# Records provided
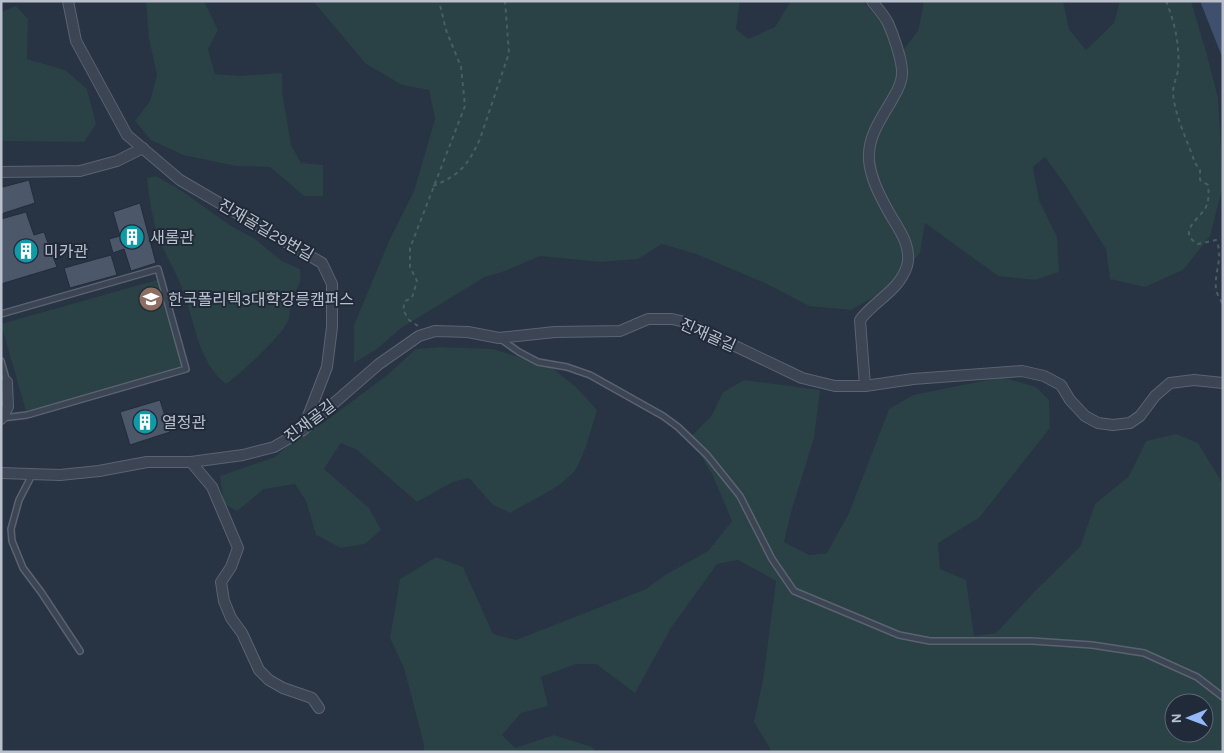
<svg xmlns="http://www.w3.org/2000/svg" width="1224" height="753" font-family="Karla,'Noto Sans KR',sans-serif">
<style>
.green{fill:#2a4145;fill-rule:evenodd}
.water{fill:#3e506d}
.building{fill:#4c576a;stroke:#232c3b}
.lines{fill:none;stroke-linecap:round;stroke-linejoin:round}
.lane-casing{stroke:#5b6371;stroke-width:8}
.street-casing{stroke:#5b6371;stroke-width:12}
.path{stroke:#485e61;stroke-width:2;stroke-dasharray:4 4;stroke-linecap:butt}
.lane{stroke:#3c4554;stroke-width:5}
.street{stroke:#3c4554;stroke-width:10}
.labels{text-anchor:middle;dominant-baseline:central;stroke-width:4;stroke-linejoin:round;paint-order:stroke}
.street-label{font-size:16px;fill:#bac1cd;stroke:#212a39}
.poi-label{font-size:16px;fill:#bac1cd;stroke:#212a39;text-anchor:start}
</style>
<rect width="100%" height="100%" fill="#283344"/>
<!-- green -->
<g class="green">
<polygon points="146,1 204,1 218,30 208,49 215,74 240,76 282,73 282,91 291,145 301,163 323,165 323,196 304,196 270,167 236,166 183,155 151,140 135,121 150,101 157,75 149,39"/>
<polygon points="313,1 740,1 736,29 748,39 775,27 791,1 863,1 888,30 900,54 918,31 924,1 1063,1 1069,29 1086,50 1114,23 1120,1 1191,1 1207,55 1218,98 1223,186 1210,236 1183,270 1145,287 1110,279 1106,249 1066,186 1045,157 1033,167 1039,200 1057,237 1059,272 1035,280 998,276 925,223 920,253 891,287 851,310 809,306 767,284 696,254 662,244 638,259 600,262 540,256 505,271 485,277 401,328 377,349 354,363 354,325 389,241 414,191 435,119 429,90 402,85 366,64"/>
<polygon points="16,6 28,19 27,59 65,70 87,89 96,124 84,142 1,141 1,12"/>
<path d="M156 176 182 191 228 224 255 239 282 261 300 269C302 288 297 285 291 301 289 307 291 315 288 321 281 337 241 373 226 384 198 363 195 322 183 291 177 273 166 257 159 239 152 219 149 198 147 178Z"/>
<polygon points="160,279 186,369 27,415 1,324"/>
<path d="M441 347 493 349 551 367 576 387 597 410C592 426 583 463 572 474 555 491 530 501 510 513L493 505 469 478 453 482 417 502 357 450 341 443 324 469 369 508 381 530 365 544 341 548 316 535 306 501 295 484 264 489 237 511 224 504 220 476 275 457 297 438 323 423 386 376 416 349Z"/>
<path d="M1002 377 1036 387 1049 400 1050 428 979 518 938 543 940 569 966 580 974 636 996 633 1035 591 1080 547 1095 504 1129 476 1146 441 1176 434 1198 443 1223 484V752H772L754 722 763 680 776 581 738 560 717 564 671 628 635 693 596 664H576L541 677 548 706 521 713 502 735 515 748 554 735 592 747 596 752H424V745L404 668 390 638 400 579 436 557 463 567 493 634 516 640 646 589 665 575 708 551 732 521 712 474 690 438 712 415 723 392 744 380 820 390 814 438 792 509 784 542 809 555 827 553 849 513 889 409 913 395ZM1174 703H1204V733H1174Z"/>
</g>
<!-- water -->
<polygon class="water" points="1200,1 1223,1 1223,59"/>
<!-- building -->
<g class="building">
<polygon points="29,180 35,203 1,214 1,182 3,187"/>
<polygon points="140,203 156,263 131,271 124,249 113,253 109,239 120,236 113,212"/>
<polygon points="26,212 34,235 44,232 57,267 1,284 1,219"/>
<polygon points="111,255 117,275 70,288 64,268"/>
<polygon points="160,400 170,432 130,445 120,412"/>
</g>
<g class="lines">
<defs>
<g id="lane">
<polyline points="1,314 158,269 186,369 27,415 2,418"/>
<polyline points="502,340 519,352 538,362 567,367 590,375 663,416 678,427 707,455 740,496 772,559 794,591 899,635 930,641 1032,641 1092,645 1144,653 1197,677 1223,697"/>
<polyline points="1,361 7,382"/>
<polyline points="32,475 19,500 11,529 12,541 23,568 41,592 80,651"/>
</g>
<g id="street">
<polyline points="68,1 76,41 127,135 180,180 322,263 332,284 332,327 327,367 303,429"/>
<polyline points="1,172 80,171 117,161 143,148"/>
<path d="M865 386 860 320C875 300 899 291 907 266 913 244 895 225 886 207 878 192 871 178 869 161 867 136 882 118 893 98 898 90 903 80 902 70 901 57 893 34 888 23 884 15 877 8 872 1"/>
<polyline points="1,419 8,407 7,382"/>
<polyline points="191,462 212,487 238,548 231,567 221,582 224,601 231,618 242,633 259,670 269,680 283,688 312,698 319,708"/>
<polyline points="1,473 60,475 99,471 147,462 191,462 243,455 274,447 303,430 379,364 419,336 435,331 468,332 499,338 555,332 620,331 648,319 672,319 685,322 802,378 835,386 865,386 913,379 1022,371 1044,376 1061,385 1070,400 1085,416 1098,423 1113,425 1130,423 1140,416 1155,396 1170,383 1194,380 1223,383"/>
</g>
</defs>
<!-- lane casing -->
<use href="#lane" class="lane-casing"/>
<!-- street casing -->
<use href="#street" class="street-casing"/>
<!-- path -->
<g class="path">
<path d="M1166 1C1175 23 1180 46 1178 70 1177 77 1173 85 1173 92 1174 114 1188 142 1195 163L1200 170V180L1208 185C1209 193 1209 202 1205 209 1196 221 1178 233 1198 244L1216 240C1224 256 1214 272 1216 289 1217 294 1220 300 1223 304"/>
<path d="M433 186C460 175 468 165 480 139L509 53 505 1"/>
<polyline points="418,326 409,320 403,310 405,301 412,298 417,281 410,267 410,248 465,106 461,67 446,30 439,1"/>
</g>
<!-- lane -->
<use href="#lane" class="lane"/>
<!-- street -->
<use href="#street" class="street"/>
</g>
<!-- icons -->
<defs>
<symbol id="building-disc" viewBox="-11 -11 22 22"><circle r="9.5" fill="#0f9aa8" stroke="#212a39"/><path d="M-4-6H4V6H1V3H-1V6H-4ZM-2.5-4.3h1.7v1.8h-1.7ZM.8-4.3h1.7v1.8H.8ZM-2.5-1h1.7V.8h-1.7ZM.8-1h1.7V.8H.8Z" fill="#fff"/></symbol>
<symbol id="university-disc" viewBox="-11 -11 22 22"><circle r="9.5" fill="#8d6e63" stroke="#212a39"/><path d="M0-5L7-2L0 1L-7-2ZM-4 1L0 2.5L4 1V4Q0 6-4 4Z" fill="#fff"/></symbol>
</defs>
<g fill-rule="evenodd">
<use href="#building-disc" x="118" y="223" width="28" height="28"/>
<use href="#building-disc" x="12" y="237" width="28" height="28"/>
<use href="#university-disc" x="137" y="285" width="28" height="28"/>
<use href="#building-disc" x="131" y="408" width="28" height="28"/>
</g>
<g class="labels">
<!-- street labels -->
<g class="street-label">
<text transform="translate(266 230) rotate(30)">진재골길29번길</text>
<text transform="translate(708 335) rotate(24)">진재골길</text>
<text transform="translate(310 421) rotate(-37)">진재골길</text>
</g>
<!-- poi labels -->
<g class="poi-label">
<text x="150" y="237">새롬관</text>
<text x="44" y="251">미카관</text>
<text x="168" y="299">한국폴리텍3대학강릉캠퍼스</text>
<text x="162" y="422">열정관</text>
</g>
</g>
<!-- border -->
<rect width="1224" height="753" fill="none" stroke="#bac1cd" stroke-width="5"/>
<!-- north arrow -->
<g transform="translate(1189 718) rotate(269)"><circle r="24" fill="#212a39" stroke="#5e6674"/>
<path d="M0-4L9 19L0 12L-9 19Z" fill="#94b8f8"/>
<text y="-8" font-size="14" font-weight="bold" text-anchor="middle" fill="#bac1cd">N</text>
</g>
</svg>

# About this task
Copy the listing above in full and exactly, but omit each picture that it holds.

# Exercise solution
<svg xmlns="http://www.w3.org/2000/svg" width="1224" height="753" font-family="Karla,'Noto Sans KR',sans-serif">
<style>
.green{fill:#2a4145;fill-rule:evenodd}
.water{fill:#3e506d}
.building{fill:#4c576a;stroke:#232c3b}
.lines{fill:none;stroke-linecap:round;stroke-linejoin:round}
.lane-casing{stroke:#5b6371;stroke-width:8}
.street-casing{stroke:#5b6371;stroke-width:12}
.path{stroke:#485e61;stroke-width:2;stroke-dasharray:4 4;stroke-linecap:butt}
.lane{stroke:#3c4554;stroke-width:5}
.street{stroke:#3c4554;stroke-width:10}
.labels{text-anchor:middle;dominant-baseline:central;stroke-width:4;stroke-linejoin:round;paint-order:stroke}
.street-label{font-size:16px;fill:#bac1cd;stroke:#212a39}
.poi-label{font-size:16px;fill:#bac1cd;stroke:#212a39;text-anchor:start}
</style>
<rect width="100%" height="100%" fill="#283344"/>
<!-- green -->
<g class="green">
<polygon points="146,1 204,1 218,30 208,49 215,74 240,76 282,73 282,91 291,145 301,163 323,165 323,196 304,196 270,167 236,166 183,155 151,140 135,121 150,101 157,75 149,39"/>
<polygon points="313,1 740,1 736,29 748,39 775,27 791,1 863,1 888,30 900,54 918,31 924,1 1063,1 1069,29 1086,50 1114,23 1120,1 1191,1 1207,55 1218,98 1223,186 1210,236 1183,270 1145,287 1110,279 1106,249 1066,186 1045,157 1033,167 1039,200 1057,237 1059,272 1035,280 998,276 925,223 920,253 891,287 851,310 809,306 767,284 696,254 662,244 638,259 600,262 540,256 505,271 485,277 401,328 377,349 354,363 354,325 389,241 414,191 435,119 429,90 402,85 366,64"/>
<polygon points="16,6 28,19 27,59 65,70 87,89 96,124 84,142 1,141 1,12"/>
<path d="M156 176 182 191 228 224 255 239 282 261 300 269C302 288 297 285 291 301 289 307 291 315 288 321 281 337 241 373 226 384 198 363 195 322 183 291 177 273 166 257 159 239 152 219 149 198 147 178Z"/>
<polygon points="160,279 186,369 27,415 1,324"/>
<path d="M441 347 493 349 551 367 576 387 597 410C592 426 583 463 572 474 555 491 530 501 510 513L493 505 469 478 453 482 417 502 357 450 341 443 324 469 369 508 381 530 365 544 341 548 316 535 306 501 295 484 264 489 237 511 224 504 220 476 275 457 297 438 323 423 386 376 416 349Z"/>
<path d="M1002 377 1036 387 1049 400 1050 428 979 518 938 543 940 569 966 580 974 636 996 633 1035 591 1080 547 1095 504 1129 476 1146 441 1176 434 1198 443 1223 484V752H772L754 722 763 680 776 581 738 560 717 564 671 628 635 693 596 664H576L541 677 548 706 521 713 502 735 515 748 554 735 592 747 596 752H424V745L404 668 390 638 400 579 436 557 463 567 493 634 516 640 646 589 665 575 708 551 732 521 712 474 690 438 712 415 723 392 744 380 820 390 814 438 792 509 784 542 809 555 827 553 849 513 889 409 913 395ZM1174 703H1204V733H1174Z"/>
</g>
<!-- water -->
<polygon class="water" points="1200,1 1223,1 1223,59"/>
<!-- building -->
<g class="building">
<polygon points="29,180 35,203 1,214 1,182 3,187"/>
<polygon points="140,203 156,263 131,271 124,249 113,253 109,239 120,236 113,212"/>
<polygon points="26,212 34,235 44,232 57,267 1,284 1,219"/>
<polygon points="111,255 117,275 70,288 64,268"/>
<polygon points="160,400 170,432 130,445 120,412"/>
</g>
<g class="lines">
<defs>
<g id="lane">
<polyline points="1,314 158,269 186,369 27,415 2,418"/>
<polyline points="502,340 519,352 538,362 567,367 590,375 663,416 678,427 707,455 740,496 772,559 794,591 899,635 930,641 1032,641 1092,645 1144,653 1197,677 1223,697"/>
<polyline points="1,361 7,382"/>
<polyline points="32,475 19,500 11,529 12,541 23,568 41,592 80,651"/>
</g>
<g id="street">
<polyline points="68,1 76,41 127,135 180,180 322,263 332,284 332,327 327,367 303,429"/>
<polyline points="1,172 80,171 117,161 143,148"/>
<path d="M865 386 860 320C875 300 899 291 907 266 913 244 895 225 886 207 878 192 871 178 869 161 867 136 882 118 893 98 898 90 903 80 902 70 901 57 893 34 888 23 884 15 877 8 872 1"/>
<polyline points="1,419 8,407 7,382"/>
<polyline points="191,462 212,487 238,548 231,567 221,582 224,601 231,618 242,633 259,670 269,680 283,688 312,698 319,708"/>
<polyline points="1,473 60,475 99,471 147,462 191,462 243,455 274,447 303,430 379,364 419,336 435,331 468,332 499,338 555,332 620,331 648,319 672,319 685,322 802,378 835,386 865,386 913,379 1022,371 1044,376 1061,385 1070,400 1085,416 1098,423 1113,425 1130,423 1140,416 1155,396 1170,383 1194,380 1223,383"/>
</g>
</defs>
<!-- lane casing -->
<use href="#lane" class="lane-casing"/>
<!-- street casing -->
<use href="#street" class="street-casing"/>
<!-- path -->
<g class="path">
<path d="M1166 1C1175 23 1180 46 1178 70 1177 77 1173 85 1173 92 1174 114 1188 142 1195 163L1200 170V180L1208 185C1209 193 1209 202 1205 209 1196 221 1178 233 1198 244L1216 240C1224 256 1214 272 1216 289 1217 294 1220 300 1223 304"/>
<path d="M433 186C460 175 468 165 480 139L509 53 505 1"/>
<polyline points="418,326 409,320 403,310 405,301 412,298 417,281 410,267 410,248 465,106 461,67 446,30 439,1"/>
</g>
<!-- lane -->
<use href="#lane" class="lane"/>
<!-- street -->
<use href="#street" class="street"/>
</g>
<!-- icons -->
<defs>
<symbol id="building-disc" viewBox="-11 -11 22 22"><circle r="9.5" fill="#0f9aa8" stroke="#212a39"/><path d="M-4-6H4V6H1V3H-1V6H-4ZM-2.5-4.3h1.7v1.8h-1.7ZM.8-4.3h1.7v1.8H.8ZM-2.5-1h1.7V.8h-1.7ZM.8-1h1.7V.8H.8Z" fill="#fff"/></symbol>
<symbol id="university-disc" viewBox="-11 -11 22 22"><circle r="9.5" fill="#8d6e63" stroke="#212a39"/><path d="M0-5L7-2L0 1L-7-2ZM-4 1L0 2.5L4 1V4Q0 6-4 4Z" fill="#fff"/></symbol>
</defs>
<g fill-rule="evenodd">
<use href="#building-disc" x="118" y="223" width="28" height="28"/>
<use href="#building-disc" x="12" y="237" width="28" height="28"/>
<use href="#university-disc" x="137" y="285" width="28" height="28"/>
<use href="#building-disc" x="131" y="408" width="28" height="28"/>
</g>
<g class="labels">
<!-- street labels -->
<g class="street-label">
<text transform="translate(266 230) rotate(30)">진재골길29번길</text>
<text transform="translate(708 335) rotate(24)">진재골길</text>
<text transform="translate(310 421) rotate(-37)">진재골길</text>
</g>
<!-- poi labels -->
<g class="poi-label">
<text x="150" y="237">새롬관</text>
<text x="44" y="251">미카관</text>
<text x="168" y="299">한국폴리텍3대학강릉캠퍼스</text>
<text x="162" y="422">열정관</text>
</g>
</g>
<!-- border -->
<rect width="1224" height="753" fill="none" stroke="#bac1cd" stroke-width="5"/>
<!-- north arrow -->
<g transform="translate(1189 718) rotate(269)"><circle r="24" fill="#212a39" stroke="#5e6674"/>
<path d="M0-4L9 19L0 12L-9 19Z" fill="#94b8f8"/>
<text y="-8" font-size="14" font-weight="bold" text-anchor="middle" fill="#bac1cd">N</text>
</g>
</svg>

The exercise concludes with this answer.